Charles (Rex) Wahl, a GS-12 Environmental Specialist, has been on paid administrative leave for the past three months while the agency continues to ponder his fate. Shortly after Wahl was notified of his proposed firing on September 18th, the Bureau of Reclamation also dismissed his wife Cherie from a temporary clerk-typist position.
Ironically, Wahl’s main duty in Reclamation’s Yuma Area Office was to keep stakeholders, including environmentalists, abreast of agency “actions and initiatives” as required under National Environmental Policy Act (NEPA).

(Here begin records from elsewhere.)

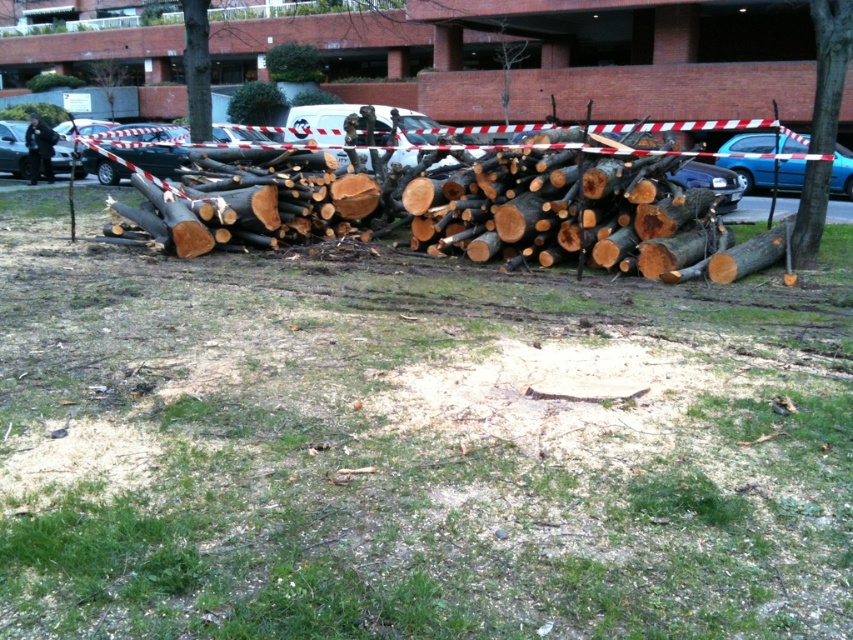
Is the position of green grass at center more distant than that of bare wood tree at center?

Result: No, it is in front of bare wood tree at center.

Is green grass at center closer to the viewer compared to bare wood tree at center?

Yes, green grass at center is closer to the viewer.

Measure the distance between point (473, 266) and camera.

Point (473, 266) and camera are 31.62 feet apart.

This screenshot has height=640, width=853. What are the coordinates of `green grass at center` in the screenshot? It's located at (412, 445).

Does green grass at center appear on the right side of white plastic car at center?

Correct, you'll find green grass at center to the right of white plastic car at center.

Is the position of green grass at center less distant than that of white plastic car at center?

Yes, green grass at center is closer to the viewer.

Does point (384, 355) come farther from viewer compared to point (410, 115)?

No, it is in front of (410, 115).

I want to click on green grass at center, so click(x=412, y=445).

Is white plastic car at center wider than bare wood tree at center?

Yes, white plastic car at center is wider than bare wood tree at center.

This screenshot has height=640, width=853. What are the coordinates of `white plastic car at center` in the screenshot? It's located at (405, 132).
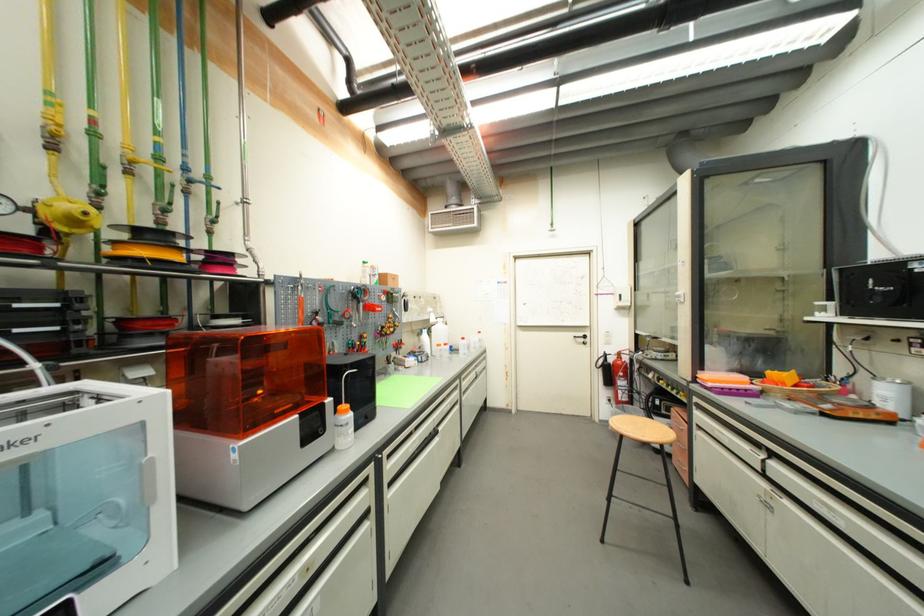
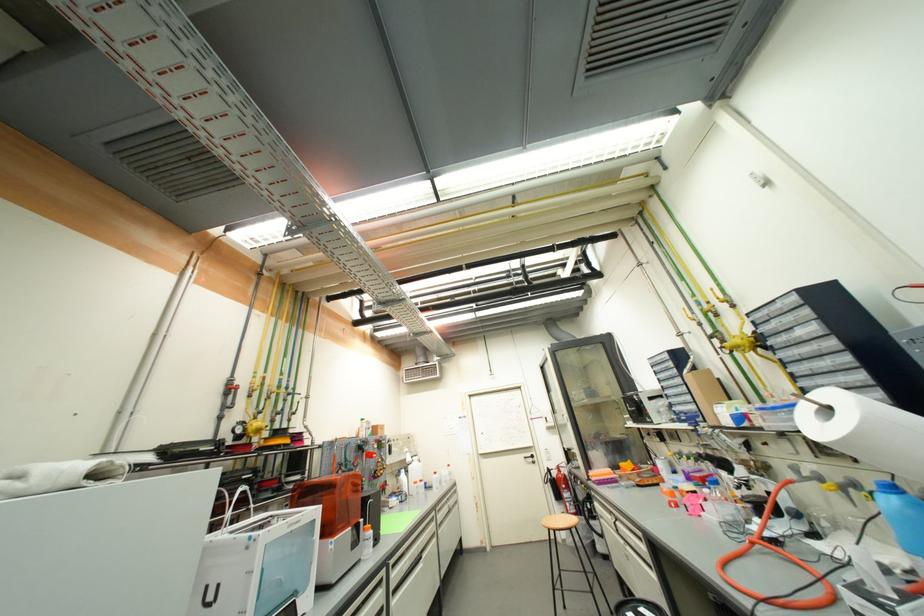
The point at [468,392] is marked in the first image. Where is the corresponding point in the second image?

(444, 525)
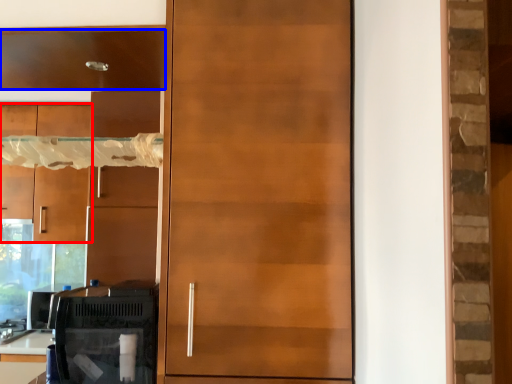
Question: Which of the following is the closest to the observer, cabinetry (highlighted by a red box) or cabinetry (highlighted by a blue box)?

Choices:
 (A) cabinetry
 (B) cabinetry

Answer: (B)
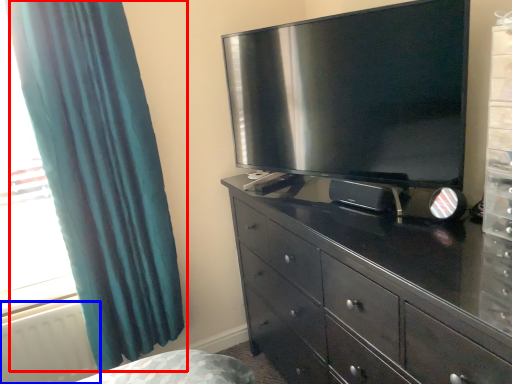
Question: Among these objects, which one is farthest to the camera, curtain (highlighted by a red box) or radiator (highlighted by a blue box)?

Choices:
 (A) curtain
 (B) radiator

Answer: (B)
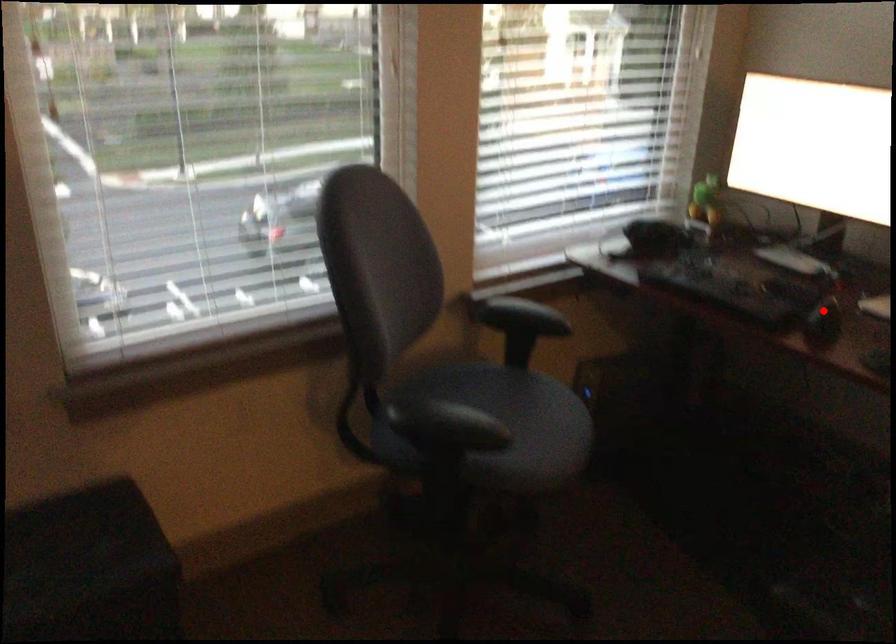
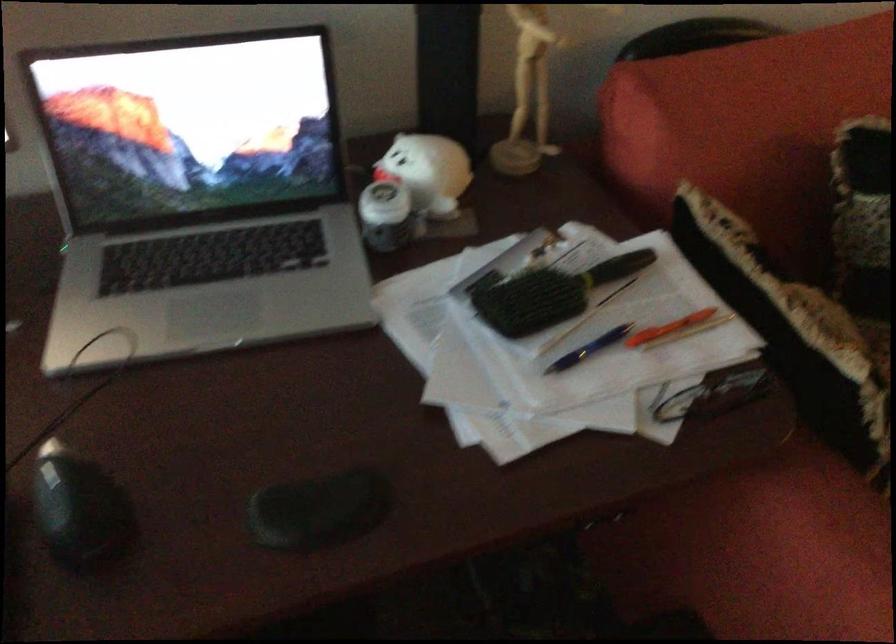
In the second image, find the point that corresponds to the highlighted location in the first image.

(80, 511)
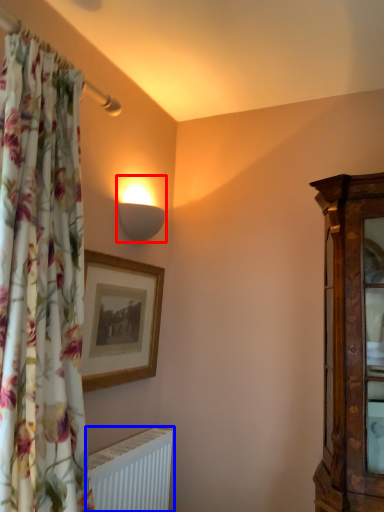
Question: Which point is further to the camera, lamp (highlighted by a red box) or radiator (highlighted by a blue box)?

Choices:
 (A) lamp
 (B) radiator

Answer: (A)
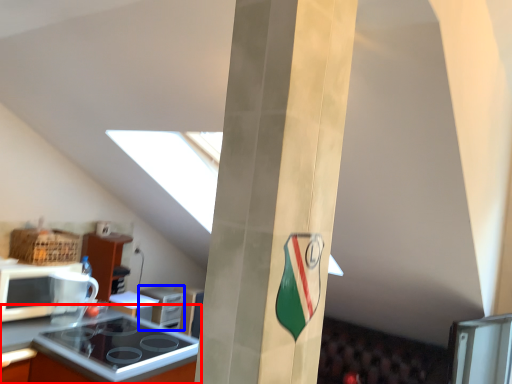
Question: Which of the following is the closest to the observer, countertop (highlighted by a red box) or appliance (highlighted by a blue box)?

Choices:
 (A) countertop
 (B) appliance

Answer: (A)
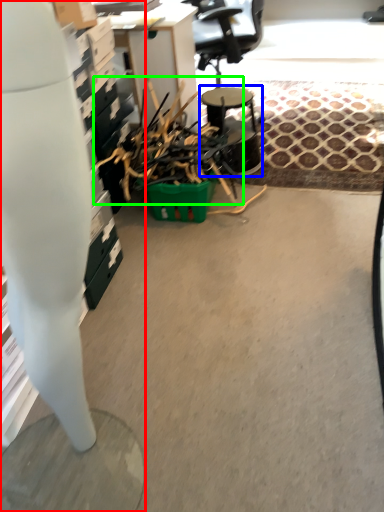
Question: Which object is the farthest from desk (highlighted by a red box)? Choose among these: round table (highlighted by a blue box) or debris (highlighted by a green box).

Choices:
 (A) round table
 (B) debris

Answer: (A)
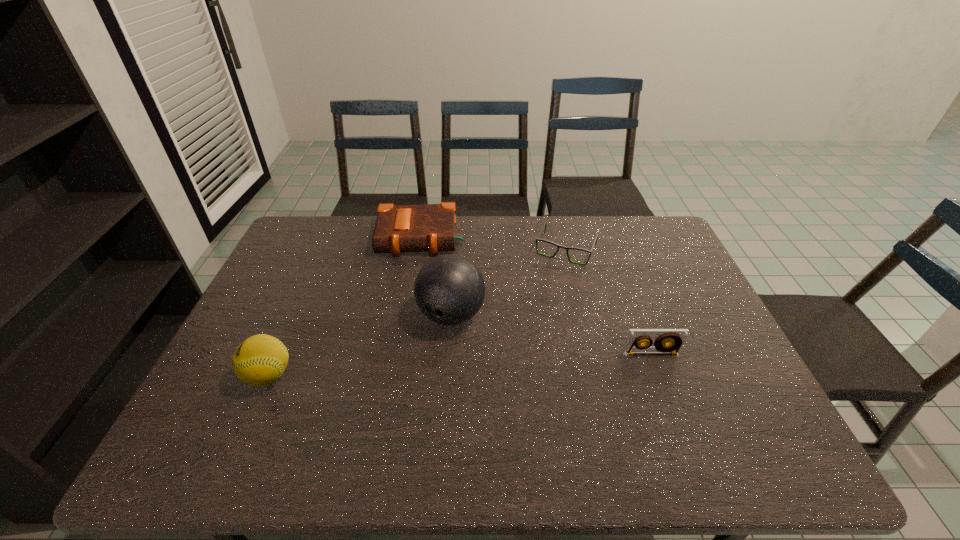
You are a GUI agent. You are given a task and a screenshot of the screen. Output one action in this format:
    pyautogui.click(x=<x>, y=<y>)
    Task: Click on the vacant space at the far right corner of the desktop
    
    Given the screenshot: What is the action you would take?
    pyautogui.click(x=641, y=222)

Image resolution: width=960 pixels, height=540 pixels. Identify the location of vacant area between the tallest object and the leftmost object. (360, 345).

Locate an element on the screen. The width and height of the screenshot is (960, 540). vacant point located between the spectacles and the bowling ball is located at coordinates (509, 282).

Locate an element on the screen. Image resolution: width=960 pixels, height=540 pixels. free space between the leftmost object and the bowling ball is located at coordinates [x=360, y=345].

In order to click on vacant space that is in between the videotape and the tallest object in this screenshot , I will do `click(551, 335)`.

Find the location of a particular element. free space between the videotape and the second tallest object is located at coordinates (460, 365).

Image resolution: width=960 pixels, height=540 pixels. I want to click on free spot between the leftmost object and the videotape, so click(x=460, y=365).

Locate an element on the screen. The image size is (960, 540). blank region between the leftmost object and the second shortest object is located at coordinates (345, 307).

What are the coordinates of `empty space between the third nearest object and the spectacles` in the screenshot? It's located at (509, 282).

In addition to his contact with environmentalists, Wahl is also charged with revealing “administratively controlled information” to other federal agencies.
“These charges are both insulting and illegal,” stated PEER Senior Counsel Paula Dinerstein, who is leading Wahl’s legal challenge against any proposed disciplinary action. “Public servants cannot be fired simply for telling inconvenient truths.”
In May, Wahl (who had earned excellent performance evaluations) had transferred to Reclamation’s Albuquerque Office. In August, Reclamation discovered the emails Wahl had sent months earlier as it cleared the hard drive of his computer.
Wahl’s disclosures concern an array of proposed Reclamation projects on the Lower Colorado River. He also revealed that Reclamation had falsified material in a permit it submitted to the U.S. Army Corps of Engineers. In addition, Wahl suggested to environmentalists that they obtain certain agency reports through the Freedom of Information Act.
“Federal employees are not required to swear bureaucratic omertà – silence at the expense of the public interest,” Dinerstein added. “Part of the Bureau of Reclamation’s problem is that it apparently regards environmentalists as enemies. Contrary to its paranoid posture, Reclamation is required to be forthright about the implications of what it is doing.”
Reclamation is under no deadlines to act on Wahl’s case. Facing a short statute of limitations on filing complaints, however, PEER has initiated an investigation into the matter by the U.S. Department of Labor under the whistleblower provisions of the Clean Water Act, Clean Air Act and Solid Waste Disposal Act.